Tarefa A:
Reescreva o trecho do texto sobre Senna começando em "O requisito básico: ganhar" e seguindo até "deixava a desejar.", com "jornalista" trocado por "comentarista".
Tarefa B:
Para cada afirmação a seguir, diga se ela está de acordo com o texto sobre Senna. Responda sim ou não e cite as palavras exatas do texto que decidem: (i) Antes do hiato de 24 anos, o último título do Brasil na Copa do Mundo foi em 1970. (ii) Nelson Piquet foi bicampeão na F1. (iii) Cláudio Carsughi trabalhava na rádio Jovem Pan.

Texto do documento:

O requisito básico: ganhar

Senna possuía o pré-requisito básico para um esportista se tornar um ídolo no Brasil, que é vencer. Analisados nos últimos 16 anos, exatamente o período desde a morte de Ayrton, os ídolos que surgiram vieram a partir de resultados expressivos e até inéditos no cenário mundial, como os títulos de Guga no tênis ou de Daiane dos Santos na ginástica artística. Contudo, da mesma forma como esses esportistas se tornaram grandes figuras no Brasil, conhecidas, admiradas e imitadas por jovens, a falta de resultados posteriores fez com que a mesma torcida viesse até a criticá-los. “O Brasil tem sempre uma idolatria para o vencedor. Você vê que, no Brasil, ou o esportista – seja qual for o esporte – é excelente ou então não vale nada”, declarou o jornalista Cláudio Carsughi, da rádio Jovem Pan. Quanto a isso, Senna não deixava a desejar.

Agora, outro ponto na construção do mito Senna, assim como da idolatria dos demais pilotos brasileiros, deve ser atribuído a uma coincidência ligada ao futebol na época. O último título do Brasil na Copa do Mundo antes do hiato de 24 anos havia sido em 1970. Deste ano até 1994 – ano da conquista do tetra –, o futebol brasileiro teve uma queda acentuada em nível internacional, enquanto na F1, o Brasil se sagrava bicampeão com Emerson Fittipaldi em 1972 e 1974, tri com Nelson Piquet em 1981, 1983 e 1987 e novamente tri com Senna em 1988, 1990 e 1991. Ou seja, os resultados do exterior vinham do automobilismo. Era nas pistas que o nome do país era disseminado para todo o mundo.

Registros exibidos:
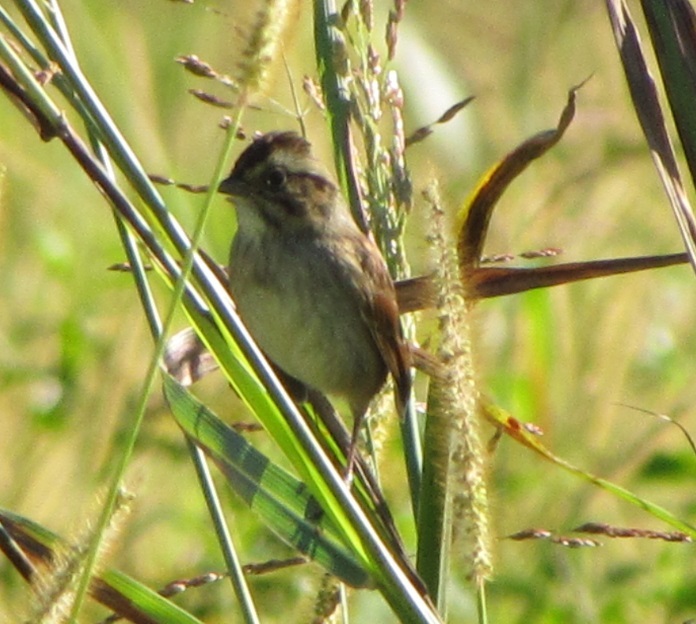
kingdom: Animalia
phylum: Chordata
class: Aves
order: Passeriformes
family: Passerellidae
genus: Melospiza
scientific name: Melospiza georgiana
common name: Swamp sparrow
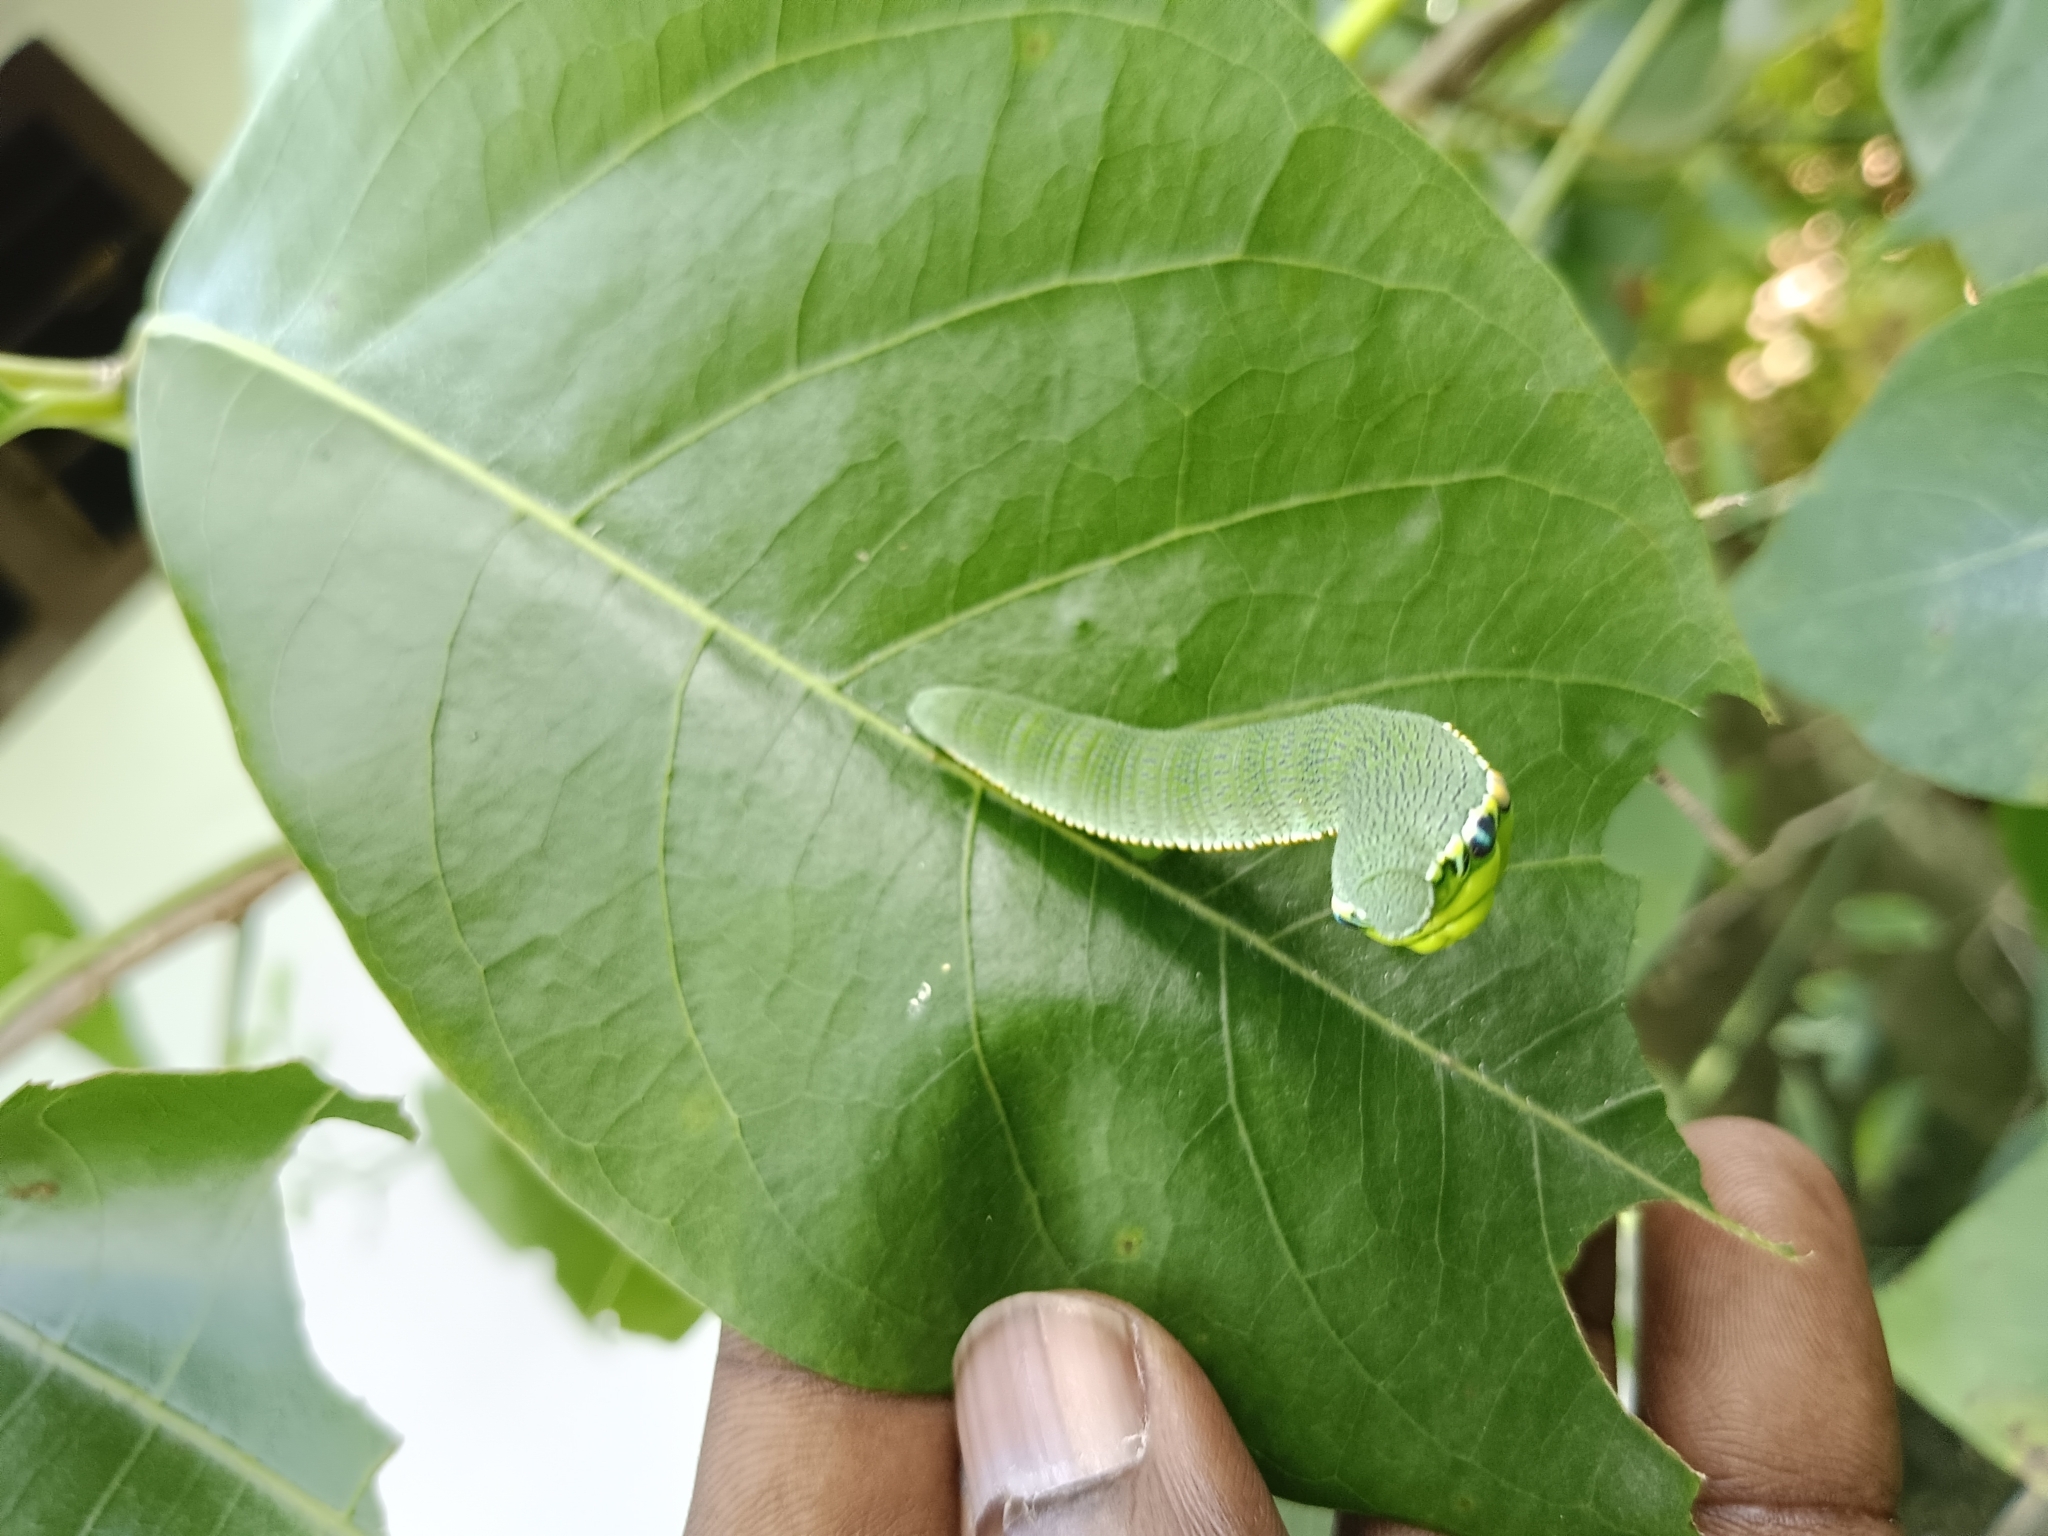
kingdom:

Resposta completa A:
O requisito básico: ganhar

Senna possuía o pré-requisito básico para um esportista se tornar um ídolo no Brasil, que é vencer. Analisados nos últimos 16 anos, exatamente o período desde a morte de Ayrton, os ídolos que surgiram vieram a partir de resultados expressivos e até inéditos no cenário mundial, como os títulos de Guga no tênis ou de Daiane dos Santos na ginástica artística. Contudo, da mesma forma como esses esportistas se tornaram grandes figuras no Brasil, conhecidas, admiradas e imitadas por jovens, a falta de resultados posteriores fez com que a mesma torcida viesse até a criticá-los. “O Brasil tem sempre uma idolatria para o vencedor. Você vê que, no Brasil, ou o esportista – seja qual for o esporte – é excelente ou então não vale nada”, declarou o comentarista Cláudio Carsughi, da rádio Jovem Pan. Quanto a isso, Senna não deixava a desejar.

Resposta completa B:
(i) Sim: "O último título do Brasil na Copa do Mundo antes do hiato de 24 anos havia sido em 1970."
(ii) Não: "tri com Nelson Piquet em 1981, 1983 e 1987"
(iii) Sim: "declarou o jornalista Cláudio Carsughi, da rádio Jovem Pan"